◆ Problem statement:
Reproduce the lines below with each occurrence of "series" changed to "data series" and everything else left intact. Omit the pictures from your reproduction.
···
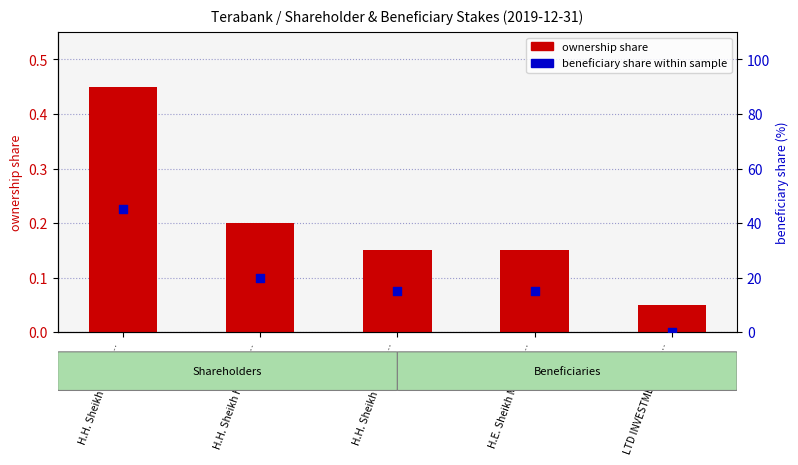

At which category is the sum across all series the highest?

H.H. Sheikh Nahaya…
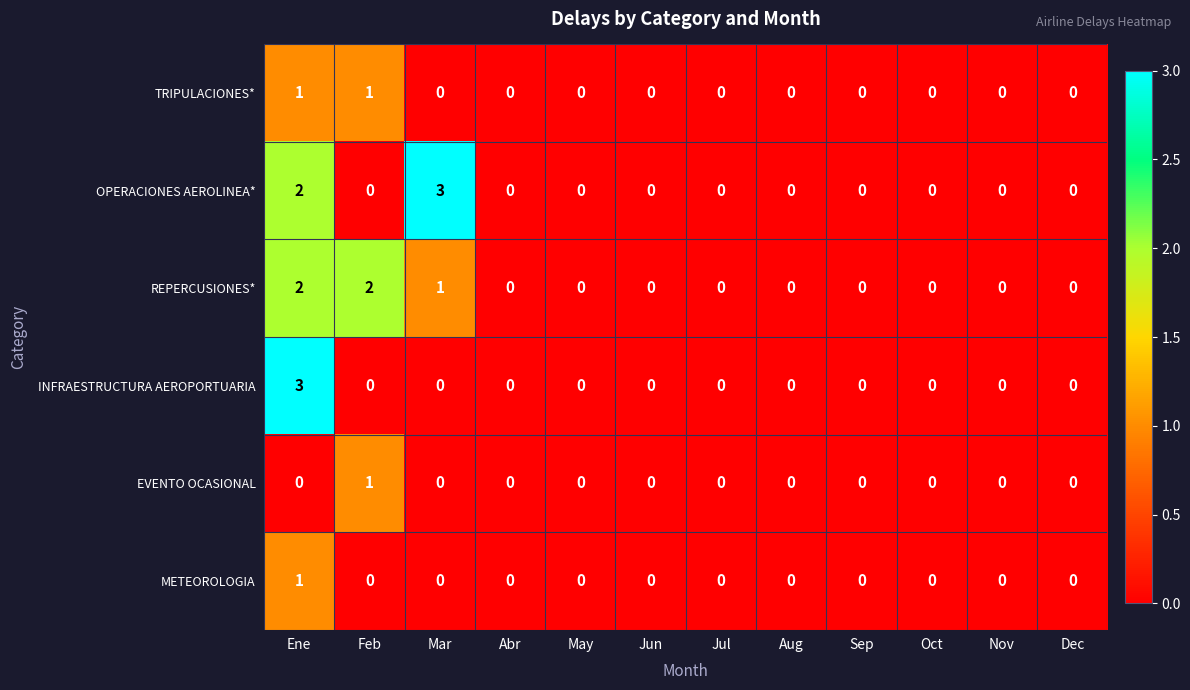

At which category is the sum across all series the highest?

Ene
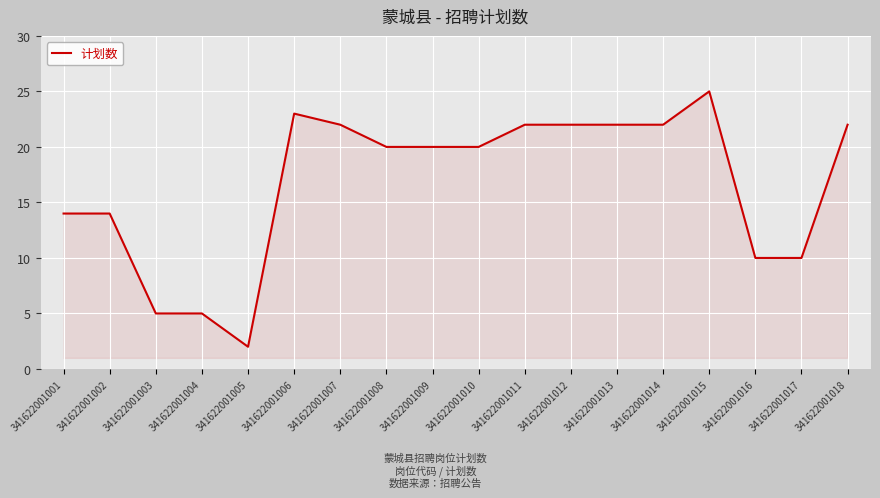

Reading left to right, list all the values displayed in this chart.

14	14	5	5	2	23	22	20	20	20	22	22	22	22	25	10	10	22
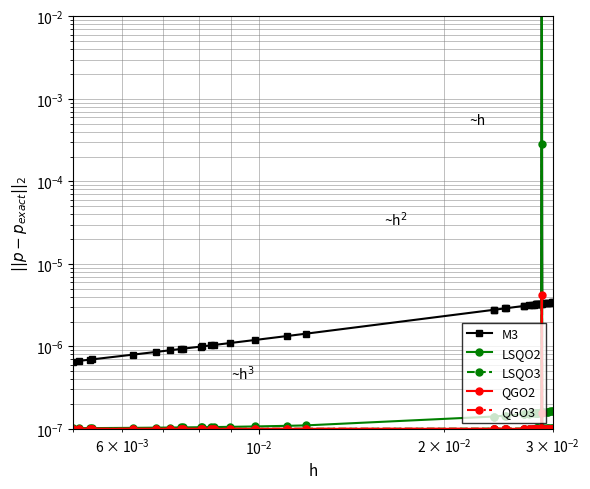

The LSQO2 series shows 0.0 at $\mathdefault{10^{0}}$. True or false?

False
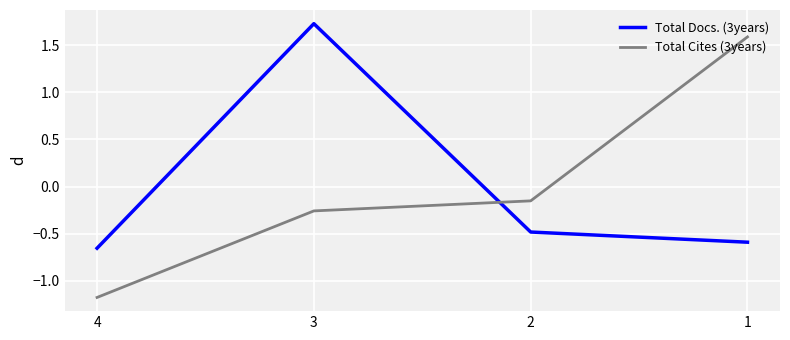

True or false: Total Docs. (3years) has a value of -0.7 at 2.

False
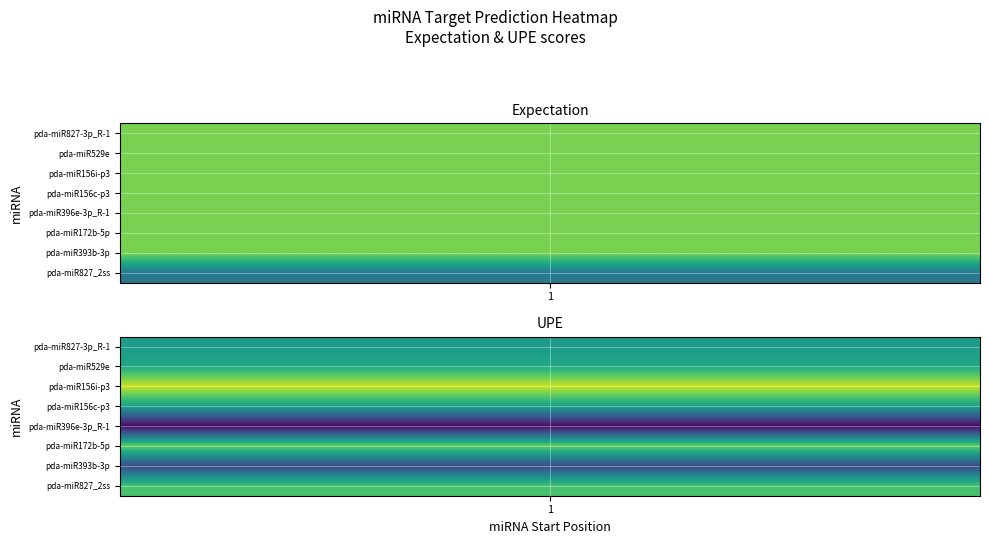

How many expectation values are between 2 and 3?

35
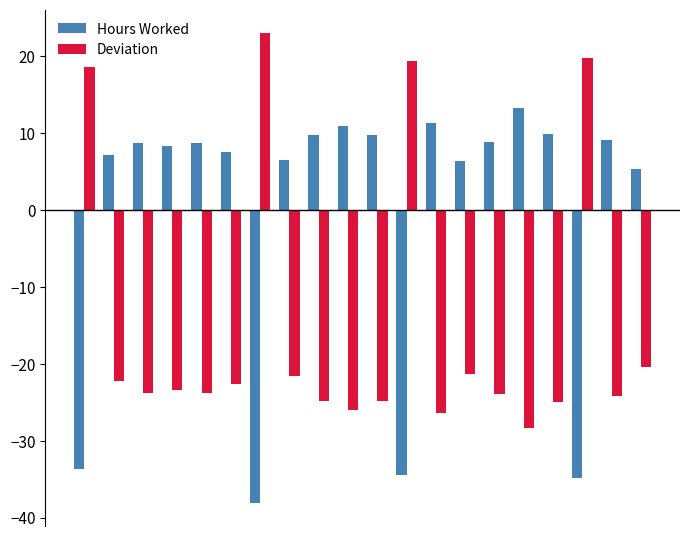

Rank the series by their average value, from highest to lowest.

Hours Worked, Deviation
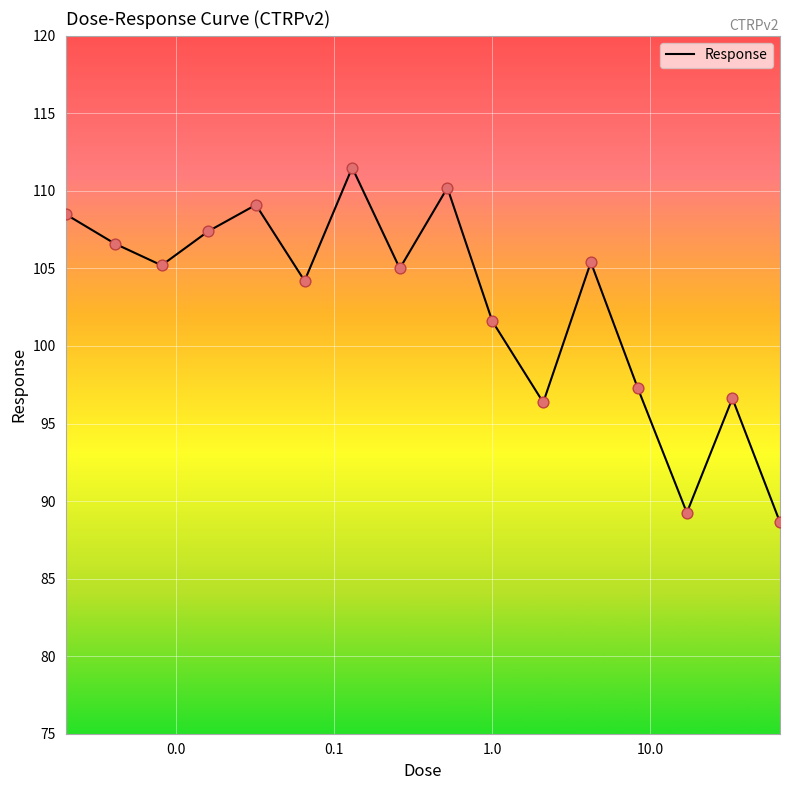

What is the greatest value displayed?

111.5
···
◆ Solution to this exercise:
At which category is the sum across all data series the highest?

H.H. Sheikh Nahaya…

At which category is the sum across all data series the highest?

Ene

Reading left to right, list all the values displayed in this chart.

14	14	5	5	2	23	22	20	20	20	22	22	22	22	25	10	10	22

The LSQO2 data series shows 0.0 at $\mathdefault{10^{0}}$. True or false?

False

True or false: Total Docs. (3years) has a value of -0.7 at 2.

False

How many expectation values are between 2 and 3?

35

Rank the data series by their average value, from highest to lowest.

Hours Worked, Deviation

What is the greatest value displayed?

111.5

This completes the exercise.